» **WHAT TO PRODUCE**:
Please give back only the lines below from the one containing "153. Kovàcs GL, Sarnyai" to the one containing "156. Strathearn L, Fonagy", each repeated word for word, both ends included.

» **PROVIDED DATA**:
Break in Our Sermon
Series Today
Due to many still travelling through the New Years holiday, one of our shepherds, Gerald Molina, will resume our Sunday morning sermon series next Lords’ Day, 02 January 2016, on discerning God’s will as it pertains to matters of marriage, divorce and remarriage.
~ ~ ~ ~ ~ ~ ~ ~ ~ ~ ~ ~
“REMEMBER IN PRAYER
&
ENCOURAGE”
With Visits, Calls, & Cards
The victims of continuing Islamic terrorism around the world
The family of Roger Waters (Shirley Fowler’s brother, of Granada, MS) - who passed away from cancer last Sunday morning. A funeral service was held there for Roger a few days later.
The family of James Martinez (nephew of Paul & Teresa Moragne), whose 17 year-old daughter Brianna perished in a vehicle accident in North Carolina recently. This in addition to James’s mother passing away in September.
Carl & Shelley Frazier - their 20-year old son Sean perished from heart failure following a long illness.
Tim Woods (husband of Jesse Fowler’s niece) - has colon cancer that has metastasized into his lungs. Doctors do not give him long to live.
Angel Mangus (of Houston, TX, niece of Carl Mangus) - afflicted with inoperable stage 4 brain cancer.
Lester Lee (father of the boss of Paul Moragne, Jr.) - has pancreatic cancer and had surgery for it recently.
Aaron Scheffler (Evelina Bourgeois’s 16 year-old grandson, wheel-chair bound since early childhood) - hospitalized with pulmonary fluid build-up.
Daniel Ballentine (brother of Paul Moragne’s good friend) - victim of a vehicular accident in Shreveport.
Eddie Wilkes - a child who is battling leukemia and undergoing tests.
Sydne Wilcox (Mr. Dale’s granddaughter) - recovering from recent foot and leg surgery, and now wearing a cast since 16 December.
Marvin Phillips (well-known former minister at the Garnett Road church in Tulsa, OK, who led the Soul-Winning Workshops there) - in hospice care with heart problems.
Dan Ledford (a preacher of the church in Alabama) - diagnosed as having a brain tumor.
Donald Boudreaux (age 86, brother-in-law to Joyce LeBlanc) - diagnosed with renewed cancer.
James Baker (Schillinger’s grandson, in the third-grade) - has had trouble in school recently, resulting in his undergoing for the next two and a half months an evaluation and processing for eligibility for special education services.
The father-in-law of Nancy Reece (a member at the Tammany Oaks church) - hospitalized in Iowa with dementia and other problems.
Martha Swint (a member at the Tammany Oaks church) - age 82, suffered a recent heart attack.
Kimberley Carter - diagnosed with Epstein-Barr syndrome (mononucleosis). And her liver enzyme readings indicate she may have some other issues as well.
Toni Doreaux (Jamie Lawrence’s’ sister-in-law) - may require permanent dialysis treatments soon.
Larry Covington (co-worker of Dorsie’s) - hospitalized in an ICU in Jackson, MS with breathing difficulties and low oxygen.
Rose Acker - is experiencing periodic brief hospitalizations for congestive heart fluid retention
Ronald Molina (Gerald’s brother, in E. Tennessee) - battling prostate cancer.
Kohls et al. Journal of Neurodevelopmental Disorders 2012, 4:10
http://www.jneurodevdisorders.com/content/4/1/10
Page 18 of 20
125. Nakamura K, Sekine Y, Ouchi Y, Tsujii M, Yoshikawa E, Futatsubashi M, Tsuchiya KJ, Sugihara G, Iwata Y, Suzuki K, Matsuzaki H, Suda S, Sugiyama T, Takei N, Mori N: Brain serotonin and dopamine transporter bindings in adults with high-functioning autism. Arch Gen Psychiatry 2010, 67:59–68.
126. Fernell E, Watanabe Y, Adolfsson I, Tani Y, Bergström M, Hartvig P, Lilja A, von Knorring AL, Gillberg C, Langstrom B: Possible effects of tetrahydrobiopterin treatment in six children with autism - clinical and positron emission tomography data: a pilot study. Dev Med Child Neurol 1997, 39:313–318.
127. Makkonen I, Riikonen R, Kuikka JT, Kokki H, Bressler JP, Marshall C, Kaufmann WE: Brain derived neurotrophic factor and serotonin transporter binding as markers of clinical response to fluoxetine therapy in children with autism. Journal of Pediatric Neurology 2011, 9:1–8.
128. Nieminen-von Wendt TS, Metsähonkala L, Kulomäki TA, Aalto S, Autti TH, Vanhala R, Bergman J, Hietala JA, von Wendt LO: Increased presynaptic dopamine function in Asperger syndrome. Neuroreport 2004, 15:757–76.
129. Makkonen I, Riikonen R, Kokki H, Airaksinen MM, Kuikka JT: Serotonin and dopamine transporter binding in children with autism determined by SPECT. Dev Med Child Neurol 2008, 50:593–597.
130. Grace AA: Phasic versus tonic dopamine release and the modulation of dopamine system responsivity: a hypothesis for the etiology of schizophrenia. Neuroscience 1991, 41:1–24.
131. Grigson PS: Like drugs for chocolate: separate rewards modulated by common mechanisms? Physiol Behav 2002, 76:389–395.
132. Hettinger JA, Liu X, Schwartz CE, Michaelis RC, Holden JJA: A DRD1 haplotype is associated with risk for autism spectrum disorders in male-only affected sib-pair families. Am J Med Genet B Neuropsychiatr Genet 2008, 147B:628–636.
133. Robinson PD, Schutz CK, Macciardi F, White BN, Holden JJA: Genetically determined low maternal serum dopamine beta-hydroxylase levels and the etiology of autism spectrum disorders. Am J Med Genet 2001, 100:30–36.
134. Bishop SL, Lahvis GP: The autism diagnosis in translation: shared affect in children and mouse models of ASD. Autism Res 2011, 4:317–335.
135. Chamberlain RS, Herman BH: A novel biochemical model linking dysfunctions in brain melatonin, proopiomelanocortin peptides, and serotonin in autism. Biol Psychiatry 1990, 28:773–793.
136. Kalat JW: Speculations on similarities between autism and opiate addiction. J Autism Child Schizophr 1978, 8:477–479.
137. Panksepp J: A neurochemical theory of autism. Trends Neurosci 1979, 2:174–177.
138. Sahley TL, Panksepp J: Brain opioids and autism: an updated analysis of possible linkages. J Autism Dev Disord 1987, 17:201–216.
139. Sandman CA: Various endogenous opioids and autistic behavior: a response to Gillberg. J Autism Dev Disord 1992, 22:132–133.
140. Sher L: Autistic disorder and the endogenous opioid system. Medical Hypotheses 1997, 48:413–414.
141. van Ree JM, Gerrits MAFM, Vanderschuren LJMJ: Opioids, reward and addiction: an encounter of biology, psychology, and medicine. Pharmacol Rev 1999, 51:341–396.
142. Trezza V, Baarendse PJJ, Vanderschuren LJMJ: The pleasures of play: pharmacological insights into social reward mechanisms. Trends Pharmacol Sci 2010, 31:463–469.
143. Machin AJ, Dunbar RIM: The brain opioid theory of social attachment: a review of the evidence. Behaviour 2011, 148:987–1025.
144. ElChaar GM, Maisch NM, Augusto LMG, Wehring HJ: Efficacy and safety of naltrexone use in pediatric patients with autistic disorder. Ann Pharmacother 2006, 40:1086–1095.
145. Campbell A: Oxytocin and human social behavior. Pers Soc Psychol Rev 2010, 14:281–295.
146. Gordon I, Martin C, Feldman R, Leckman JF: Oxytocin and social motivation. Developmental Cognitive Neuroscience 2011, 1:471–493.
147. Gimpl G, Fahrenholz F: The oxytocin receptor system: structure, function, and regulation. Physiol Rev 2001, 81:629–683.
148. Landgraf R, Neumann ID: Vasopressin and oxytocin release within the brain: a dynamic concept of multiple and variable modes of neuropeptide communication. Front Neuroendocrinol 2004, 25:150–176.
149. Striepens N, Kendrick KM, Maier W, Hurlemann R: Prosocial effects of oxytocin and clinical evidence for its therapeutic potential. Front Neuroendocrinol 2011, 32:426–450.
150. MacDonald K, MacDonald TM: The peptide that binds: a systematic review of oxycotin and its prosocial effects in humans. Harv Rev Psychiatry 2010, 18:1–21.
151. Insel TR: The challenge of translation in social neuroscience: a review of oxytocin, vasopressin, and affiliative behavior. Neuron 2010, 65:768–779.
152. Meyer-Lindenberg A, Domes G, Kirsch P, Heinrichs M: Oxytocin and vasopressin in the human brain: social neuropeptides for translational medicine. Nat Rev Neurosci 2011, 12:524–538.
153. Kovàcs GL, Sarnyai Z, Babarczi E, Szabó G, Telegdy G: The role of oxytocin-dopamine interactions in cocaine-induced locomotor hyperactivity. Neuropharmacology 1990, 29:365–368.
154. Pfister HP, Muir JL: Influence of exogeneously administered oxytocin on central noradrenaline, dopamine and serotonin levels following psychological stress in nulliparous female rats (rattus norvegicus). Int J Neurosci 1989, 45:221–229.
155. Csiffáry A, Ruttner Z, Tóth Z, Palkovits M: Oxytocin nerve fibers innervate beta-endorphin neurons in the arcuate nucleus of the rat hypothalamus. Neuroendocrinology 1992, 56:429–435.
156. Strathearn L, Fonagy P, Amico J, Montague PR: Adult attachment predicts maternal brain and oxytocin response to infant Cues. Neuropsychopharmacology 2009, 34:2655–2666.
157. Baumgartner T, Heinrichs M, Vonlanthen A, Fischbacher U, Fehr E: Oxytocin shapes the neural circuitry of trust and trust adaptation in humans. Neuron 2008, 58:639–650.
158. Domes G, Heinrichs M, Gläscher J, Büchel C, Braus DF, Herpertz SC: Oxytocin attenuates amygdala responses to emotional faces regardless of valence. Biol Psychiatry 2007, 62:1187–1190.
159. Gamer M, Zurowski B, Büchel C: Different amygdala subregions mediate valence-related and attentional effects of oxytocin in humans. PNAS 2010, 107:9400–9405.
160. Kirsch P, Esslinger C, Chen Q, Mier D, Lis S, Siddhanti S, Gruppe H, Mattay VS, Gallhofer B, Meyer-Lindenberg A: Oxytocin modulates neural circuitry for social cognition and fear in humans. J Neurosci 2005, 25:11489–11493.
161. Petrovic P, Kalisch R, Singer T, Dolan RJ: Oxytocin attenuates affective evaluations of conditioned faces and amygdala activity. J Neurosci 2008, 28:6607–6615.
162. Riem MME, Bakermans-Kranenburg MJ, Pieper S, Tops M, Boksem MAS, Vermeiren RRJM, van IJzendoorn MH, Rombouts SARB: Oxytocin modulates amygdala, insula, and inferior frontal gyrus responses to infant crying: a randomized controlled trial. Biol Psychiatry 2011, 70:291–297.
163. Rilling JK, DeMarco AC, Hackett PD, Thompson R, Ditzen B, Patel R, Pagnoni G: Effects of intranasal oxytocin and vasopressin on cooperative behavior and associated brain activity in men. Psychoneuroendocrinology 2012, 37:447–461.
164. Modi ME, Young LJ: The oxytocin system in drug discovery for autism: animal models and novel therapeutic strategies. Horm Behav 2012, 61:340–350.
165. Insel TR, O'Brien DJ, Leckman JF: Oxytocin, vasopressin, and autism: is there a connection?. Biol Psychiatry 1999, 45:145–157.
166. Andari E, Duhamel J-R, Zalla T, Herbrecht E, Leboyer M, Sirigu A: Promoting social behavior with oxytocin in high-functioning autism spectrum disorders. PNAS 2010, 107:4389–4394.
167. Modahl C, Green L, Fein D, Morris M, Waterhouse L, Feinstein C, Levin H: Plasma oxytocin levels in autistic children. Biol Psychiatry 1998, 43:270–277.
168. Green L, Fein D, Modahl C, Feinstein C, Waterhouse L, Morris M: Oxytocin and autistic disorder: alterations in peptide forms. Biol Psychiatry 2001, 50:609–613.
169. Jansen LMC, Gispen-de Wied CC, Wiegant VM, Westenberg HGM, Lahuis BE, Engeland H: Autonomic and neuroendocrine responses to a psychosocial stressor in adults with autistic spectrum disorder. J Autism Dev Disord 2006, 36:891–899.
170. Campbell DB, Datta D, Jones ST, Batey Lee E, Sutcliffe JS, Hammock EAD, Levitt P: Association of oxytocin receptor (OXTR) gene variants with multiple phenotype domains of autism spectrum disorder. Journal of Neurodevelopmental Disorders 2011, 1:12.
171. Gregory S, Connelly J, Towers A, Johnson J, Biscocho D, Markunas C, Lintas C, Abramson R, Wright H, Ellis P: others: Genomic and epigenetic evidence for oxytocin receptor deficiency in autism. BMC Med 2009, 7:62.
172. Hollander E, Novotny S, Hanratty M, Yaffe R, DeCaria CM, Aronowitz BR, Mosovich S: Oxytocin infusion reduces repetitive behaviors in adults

» **EXERCISE RESPONSE**:
153. Kovàcs GL, Sarnyai Z, Babarczi E, Szabó G, Telegdy G: The role of oxytocin-dopamine interactions in cocaine-induced locomotor hyperactivity. Neuropharmacology 1990, 29:365–368.
154. Pfister HP, Muir JL: Influence of exogeneously administered oxytocin on central noradrenaline, dopamine and serotonin levels following psychological stress in nulliparous female rats (rattus norvegicus). Int J Neurosci 1989, 45:221–229.
155. Csiffáry A, Ruttner Z, Tóth Z, Palkovits M: Oxytocin nerve fibers innervate beta-endorphin neurons in the arcuate nucleus of the rat hypothalamus. Neuroendocrinology 1992, 56:429–435.
156. Strathearn L, Fonagy P, Amico J, Montague PR: Adult attachment predicts maternal brain and oxytocin response to infant Cues. Neuropsychopharmacology 2009, 34:2655–2666.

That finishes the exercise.